Still in the previous scenario, if we have work items 0 to 31, in the second go, the get_global_id(0) for the 6th PE will be 22, because it gets the 22th work item in the second go. The get_local_id(0) is still 2 because, while the get_group_id(0) will be 5.

If the work items are not in order, we just logically re-label all the PE and CUs.

In summary, you can think of global_id and group_id as a parameter, where as local_id as a physical parameter that indicates which PE we are using in the CU. This will came into use later.

  • get_global_size(dim) is to get the total length of the ND Range on a dim.
  • get_work_dim() is to get the ND Range dimension.
  • get_local_size(dim) is to get the size of the work group.
  • get_num_work_groups(dim) is to get the number of work groups.

Branching Functions

if-else is extremely slow in GPU- we will talk about that later. So the following functions are preferred,

  • select(c, a, b) is to select a if c is true, otherwise select b.
  • max(a, b) is to select the maximum of a and b.
  • min(a, b) is to select the minimum of a and b.

Atomic Functions

These functions are atomic to resolve race condition- we can't use lock here because it's too slow.

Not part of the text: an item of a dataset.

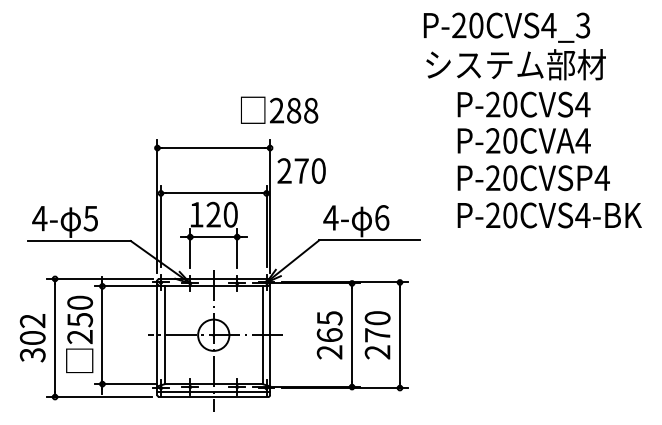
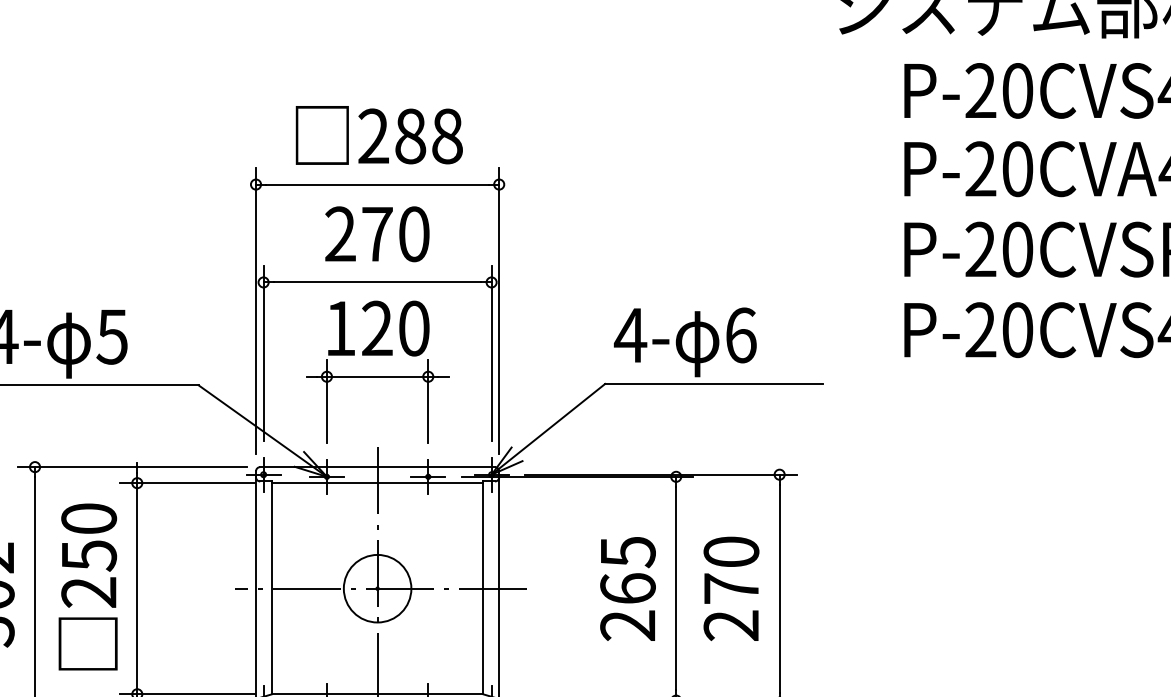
text: (279, 109) -> (379, 133), moved
text: (301, 170) -> (377, 233), moved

In the following list, p is of type volatile __global int*.

  • atomic_add(p, val) is to add val to p.
  • atomic_sub(p, val) is to subtract val from p.
  • atomic_xchg(p, val) is to exchange p with val.
  • atomic_inc(p) is to increment p by one.
  • atomic_dec(p) is to decrement p by one.
  • atomic_cmpxchg(p, cmp, val) is to compare p with cmp and exchange p with val if they are equal.